Highlights from Panel Two Witness Testimony: Menzies: Community banks do not have geographical reach or huge legal departments. We cannot afford to place consumer protection below anything else. The CFPA will make it harder for community bankers to offer competitive products. Congress should address the too-big-to-fail firms and the non- bank financial institutions that are unencumbered by government regulation and accountability. We appreciate your changes to the bill, including the “plain vanilla” products provision. We object to the separation of safety and soundness from consumer protection. Community banks have done an excellent job of both of these. We agree that under-regulation caused the crisis, but we disagree with the solution of placing community banks under a new regulatory regime.

Pincus: We support enhancing consumer protection, but we oppose this bill because it will have unintended, harmful consequences to consumers. Separating consumer protection from safety and soundness is harmful.

Yingling: It is important to focus on what the problem areas were: need for more direct focus on consumer issues and more enforcement for non-banks. It is not clear why new authorities are needed with a CFPA. The CFPA goes well beyond addressing these weaknesses and unnecessarily proposes new burdens for banks. One of our major concerns is that it is not adequately focused on the non-bank. We support the preemption of state laws. Without them, there will be a confusing patchwork of laws. There has been little justification for the broad new powers of the CFPA. The delegation of authority of the CFPA is so vast that it would have power over all consumer laws. We oppose the creation of an entirely new agency because you cannot regulate the products from outside of that agency.

Himpler: Finance companies are regulated by consumer laws and state laws. We undergo vigorous examinations and are subject to oversight of state regulators. The CFPA would try to fix what is already working and uses a one-size-fits-all approach. There’s no guarantee that it would be better able to weed out bad practices. We should not think more bureaucracy is the best solution. Financial services customers would have less borrowing ability under the CFPA. Under their jurisdiction, finance companies will experience costs that will be passed onto borrowers.

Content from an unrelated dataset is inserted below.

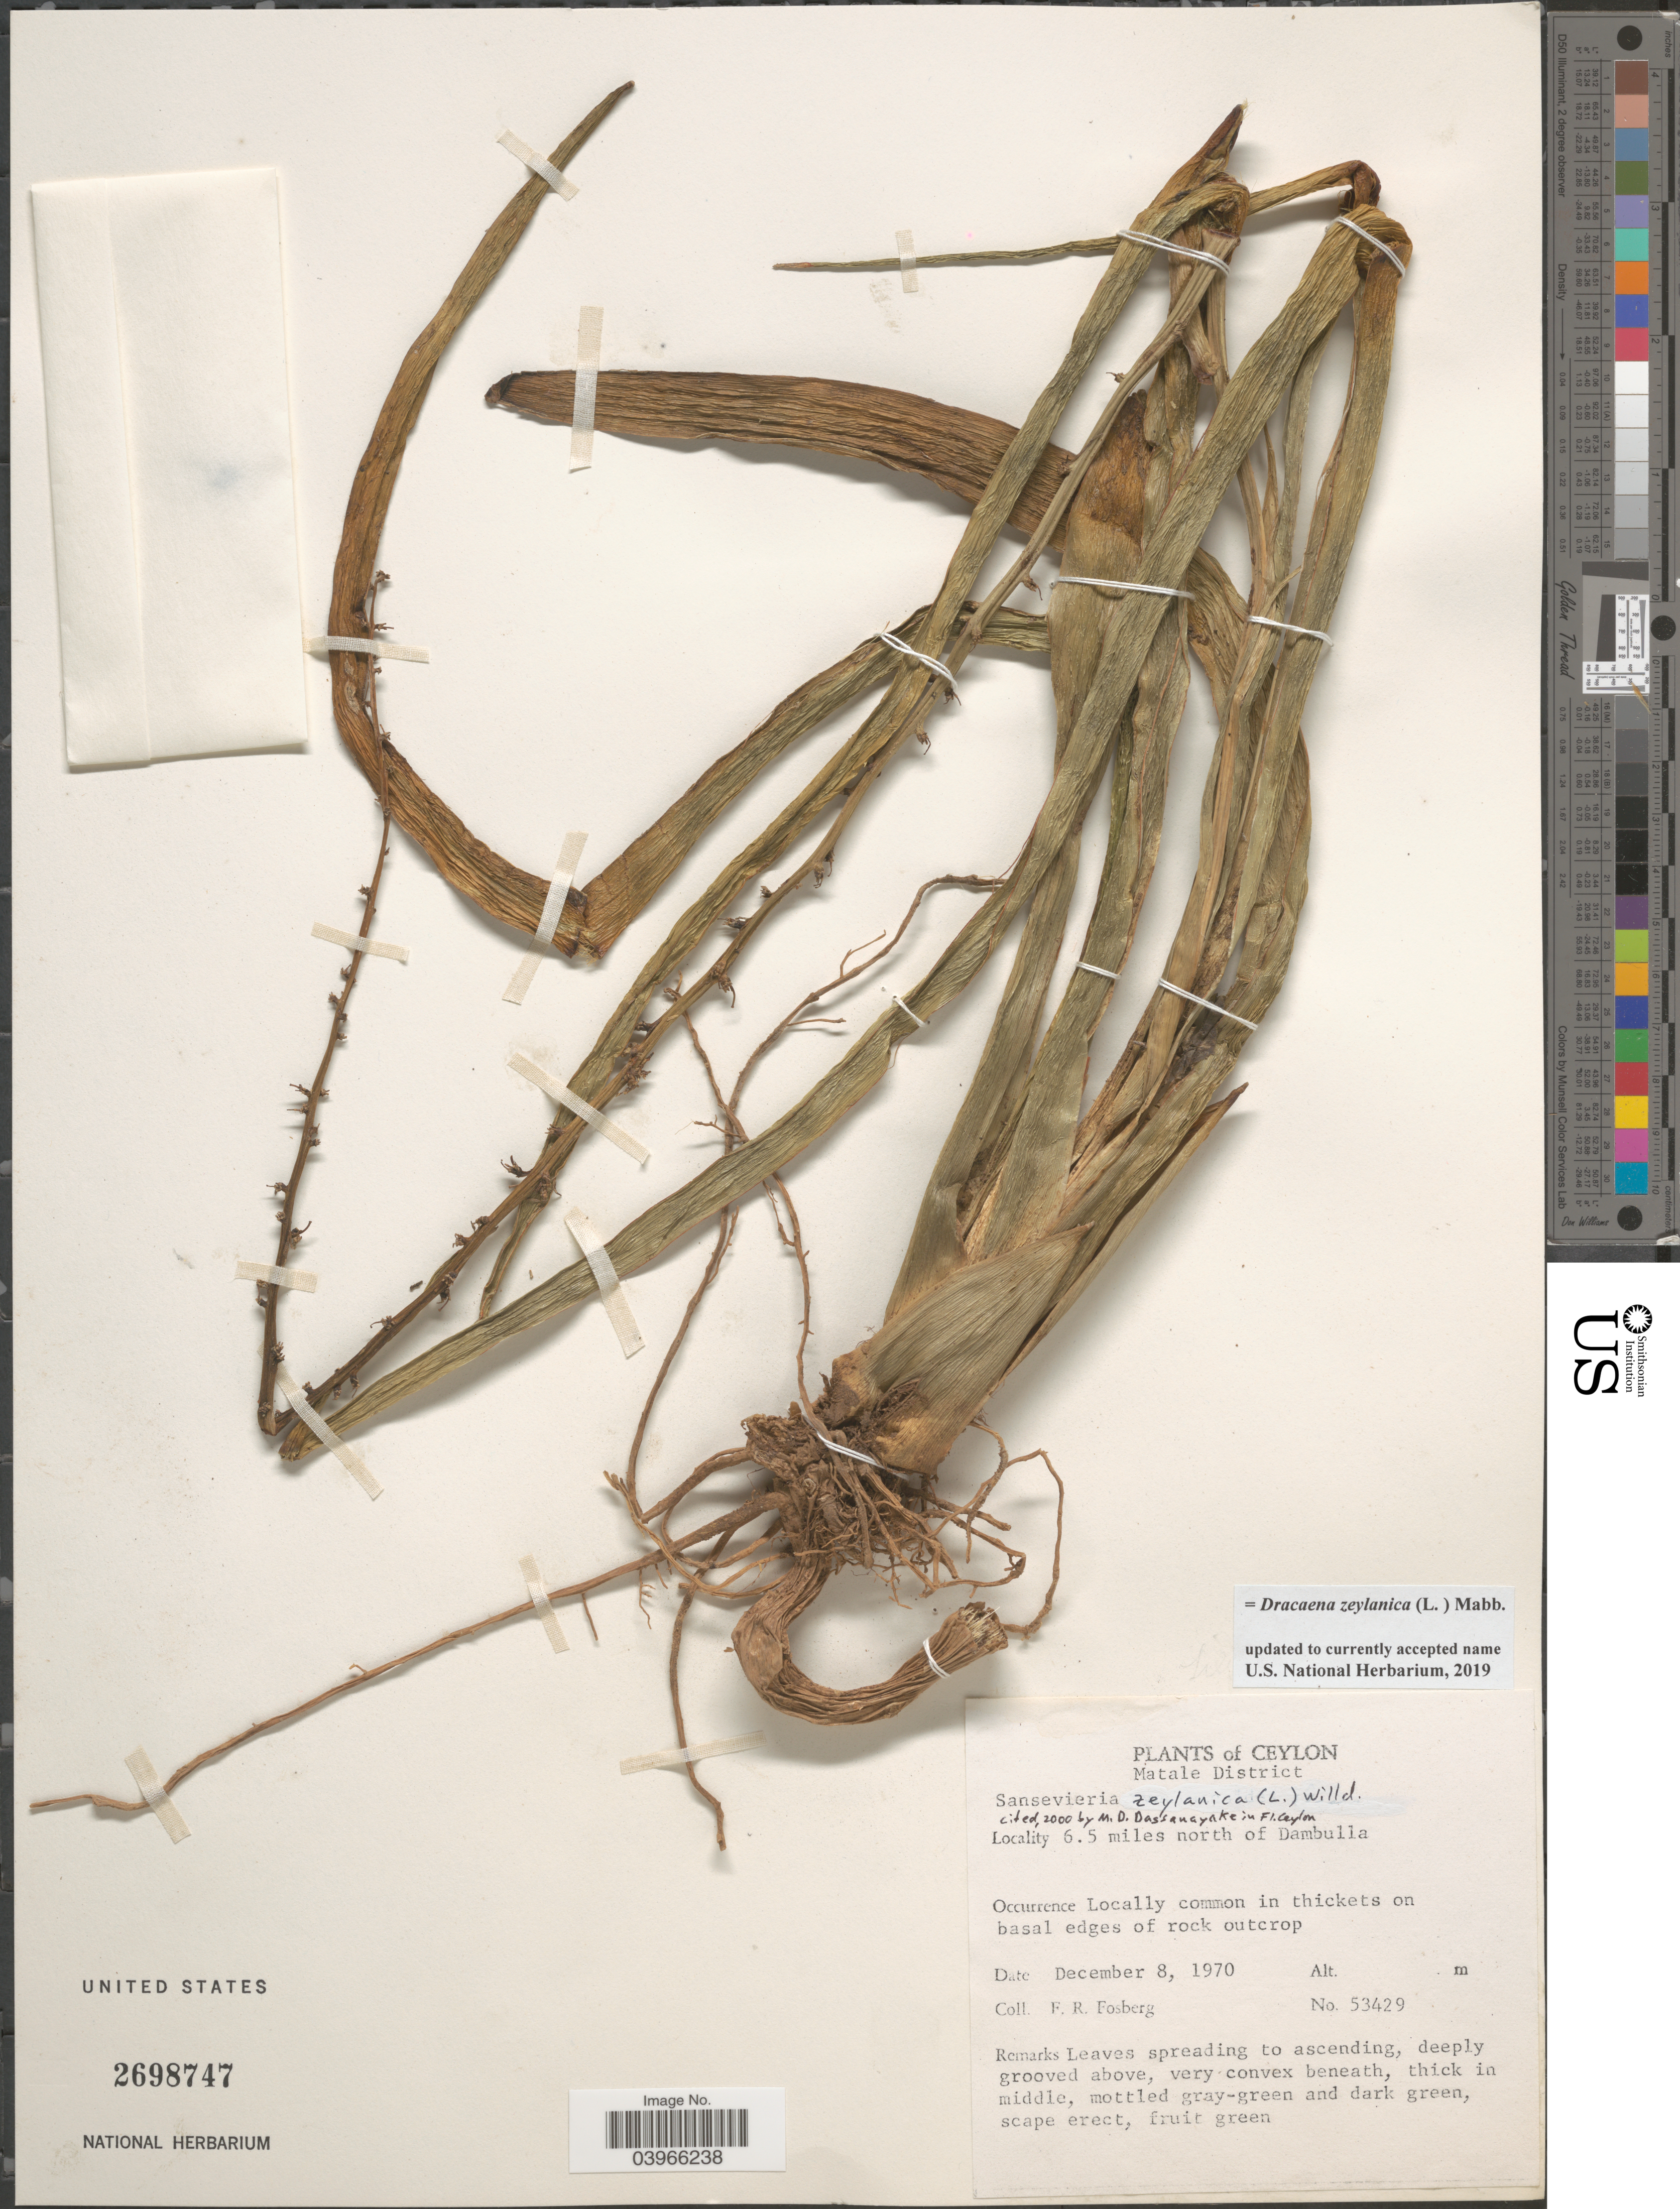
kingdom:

We believe that creation of the CFPA will not fulfill the goals of consumer protection.

Questions and Answers: Hensarling: I’ve heard some say the primary reason of this crisis because people like you steered consumers into risky products because of profits. How much profit do you really make? Menzies: What really caused the crisis? Do we believe it was community banks that people live with in the local communities? Hensarling: You still have concerns about mandatory plain vanilla or highly suggested plain vanilla? Menzies: I don’t think we’ve done a good job of clarifying this. The community banks are not in the business of products. We’re going to lose the competitive advantage that we have.

Watt: You say there’s no real case for change here, even after hearing about all of the experiences that we’ve been through. You’re concerned about one-size-fits-all, but there’s no size difference for protection consumers. There are consumers out there demanding that we do something to protect them, and you all say that we don’t need it. Yingling: I meant that the focus of such change needs to be on the two factors that really caused the problem. One was the lack of focus and the second is the enforcement was on the bank side and not the non-bank side. If you look at the actual authority, it wasn’t the problem. The regulators had the authority to address these issues, but they didn’t, so it’s an issue of focus.